Globe Runners

Mes premiers 20 km de Paris

20 km de Paris 2014 1Pratiquant depuis toujours la course à pied et depuis quelques temps la compétition sur 5km aux alentours d’Orleans, nous apprenons il y a quelques mois qu’un 20km d’envergure se déroule chaque octobre à Paris.

Il ne nous en faut pas plus avec un ami pour nous motiver à y participer. Quitte à franchir le pas sur une distance inconnue, autant que ce soit lors d’un événement spectaculaire.

Tout se concrétise donc il y a 3 mois. Afin d’établir un programme personnalisé, mon entraîneur me fait faire un test de VMA. Conclusion 19,5km/h. On discute un peu, on part sur 4 entraînements par semaine et un objectif de 1h15 sur l’épreuve parisienne.

Le premier entraînement commence le 14 juillet. Une séance de fractionné sur 200m, exécutés 10 fois. Ça fait mal. Suivront ensuite chaque semaine 2 séances de fractionné, entrecoupées d’un footing, puis une sortie longue le WE. Accompagné en général de mon partenaire d’entraînement, c’est quand même plus facile.

Au terme d’un mois et demi, je fais le point avec mon entraîneur qui m’établit la deuxième phase du plan. Désormais les séances de fractionné se rallongent petit à petit, se traduisant par exemple  par du 3000-5000-3000 ou encore 8×1500. Mais je me sens bien.
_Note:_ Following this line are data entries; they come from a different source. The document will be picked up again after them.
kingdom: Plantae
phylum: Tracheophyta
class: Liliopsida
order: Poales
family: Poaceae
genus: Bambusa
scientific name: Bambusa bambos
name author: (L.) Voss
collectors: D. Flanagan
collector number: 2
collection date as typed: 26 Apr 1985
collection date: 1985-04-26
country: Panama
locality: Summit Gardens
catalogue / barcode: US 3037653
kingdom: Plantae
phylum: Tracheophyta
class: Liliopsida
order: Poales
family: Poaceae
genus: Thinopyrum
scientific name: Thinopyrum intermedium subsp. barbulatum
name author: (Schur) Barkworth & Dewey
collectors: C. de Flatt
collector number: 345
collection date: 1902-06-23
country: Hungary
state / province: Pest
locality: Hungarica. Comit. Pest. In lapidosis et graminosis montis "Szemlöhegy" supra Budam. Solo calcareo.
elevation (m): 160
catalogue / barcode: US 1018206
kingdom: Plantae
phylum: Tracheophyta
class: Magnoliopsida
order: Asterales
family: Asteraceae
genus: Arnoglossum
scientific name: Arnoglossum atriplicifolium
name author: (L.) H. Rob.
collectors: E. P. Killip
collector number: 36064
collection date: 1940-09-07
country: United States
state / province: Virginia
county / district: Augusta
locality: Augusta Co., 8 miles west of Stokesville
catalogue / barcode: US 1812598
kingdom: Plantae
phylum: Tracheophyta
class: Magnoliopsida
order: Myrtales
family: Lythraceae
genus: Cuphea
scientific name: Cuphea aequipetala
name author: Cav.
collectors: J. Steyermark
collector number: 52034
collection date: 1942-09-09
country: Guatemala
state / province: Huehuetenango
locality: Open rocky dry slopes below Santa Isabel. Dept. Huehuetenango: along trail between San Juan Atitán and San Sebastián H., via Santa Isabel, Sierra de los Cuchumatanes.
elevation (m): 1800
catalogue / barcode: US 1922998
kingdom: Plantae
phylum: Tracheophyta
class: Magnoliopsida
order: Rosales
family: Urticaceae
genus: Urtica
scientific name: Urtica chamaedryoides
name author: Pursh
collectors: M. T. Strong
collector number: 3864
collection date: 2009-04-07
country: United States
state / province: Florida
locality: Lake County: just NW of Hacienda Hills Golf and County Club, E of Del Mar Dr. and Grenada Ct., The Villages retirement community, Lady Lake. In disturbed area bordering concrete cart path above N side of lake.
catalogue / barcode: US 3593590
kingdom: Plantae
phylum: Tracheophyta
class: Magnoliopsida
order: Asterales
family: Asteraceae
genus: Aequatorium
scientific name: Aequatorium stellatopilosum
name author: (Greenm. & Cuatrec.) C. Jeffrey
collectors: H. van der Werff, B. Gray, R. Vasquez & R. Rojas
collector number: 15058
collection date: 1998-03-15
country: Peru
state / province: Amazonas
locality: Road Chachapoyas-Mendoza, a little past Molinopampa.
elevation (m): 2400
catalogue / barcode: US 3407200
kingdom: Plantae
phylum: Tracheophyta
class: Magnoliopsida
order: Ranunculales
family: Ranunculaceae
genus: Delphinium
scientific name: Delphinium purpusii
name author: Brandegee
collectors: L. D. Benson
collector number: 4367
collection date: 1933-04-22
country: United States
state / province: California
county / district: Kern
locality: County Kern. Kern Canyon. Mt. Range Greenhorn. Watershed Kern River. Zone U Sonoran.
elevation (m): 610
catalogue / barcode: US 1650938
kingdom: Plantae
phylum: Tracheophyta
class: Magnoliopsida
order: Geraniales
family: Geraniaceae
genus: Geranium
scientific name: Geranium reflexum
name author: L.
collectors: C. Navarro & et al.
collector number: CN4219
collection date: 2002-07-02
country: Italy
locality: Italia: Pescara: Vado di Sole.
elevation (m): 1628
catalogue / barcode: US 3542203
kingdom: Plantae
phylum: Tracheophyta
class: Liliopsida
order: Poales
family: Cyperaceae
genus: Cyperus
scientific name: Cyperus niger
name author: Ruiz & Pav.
Ces séances de travail spécifique me font moins mal que celles de fractionné court où le pourcentage de VMA est supérieur à 100.

Je continue de suivre le planning à la lettre. Le jour J se rapproche … Les 2 semaines qui précèdent la course sont plus light. La veille par contre, impossible de trouver le sommeil … Vais-je atteindre mon objectif ? La foule ne va-t-elle pas me gêner ? Comment faire un bon temps si je n’ai pas la possibilité de m’échauffer comme à mon habitude ? Bref, réponses le lendemain à 10h.

Les 20 km de Paris 2014 : Retour sur la course

Venant en bus d’Orleans, le réveil fut très matinal. Après un bon petit déjeuner nous prenons la route. Arrivés dans la capitale, c’est l’effervescence, que des coureurs en tenue de sport ! C’est dingue de se dire que 30000 personnes se réunissent pour aller courir ensemble.

Voulant être bien placés au départ, nous arrivons assez tôt sur le pont d’Iéna. Normalement nous devrions être placés à la fin de la première vague de 5000 personnes. Mais ça ne nous va pas. Du coup on se faufile, on esquive les « gardes » aux entrées des sas préférentiels … Et on réussit finalement à se retrouver juste derrière les « élites ». En gros dans les 200 premiers.

 

On y est, plus d’excuses pour ne pas faire un bon temps par conséquent. La pression monte… Le départ est donné à 10h pile.

Ça part à une bonne allure et nous entamons directement par une légère côte, assez longue tout de même. Je ressens déjà le manque d’échauffement, une pointe de côté s’accentue de plus en plus au fil des mètres : « merde, c’est le jour J et je vais tout foutre en l’air !? ».

Je continue, je m’accroche à mon ami. A partir du KM4 je commence à aller mieux, la gêne a disparu et j’entrevois déjà le premier ravitaillement. J’avale quelques gorgées puis tout va nettement mieux, c’est bon je suis lancé et rien ne va plus pouvoir m’arrêter !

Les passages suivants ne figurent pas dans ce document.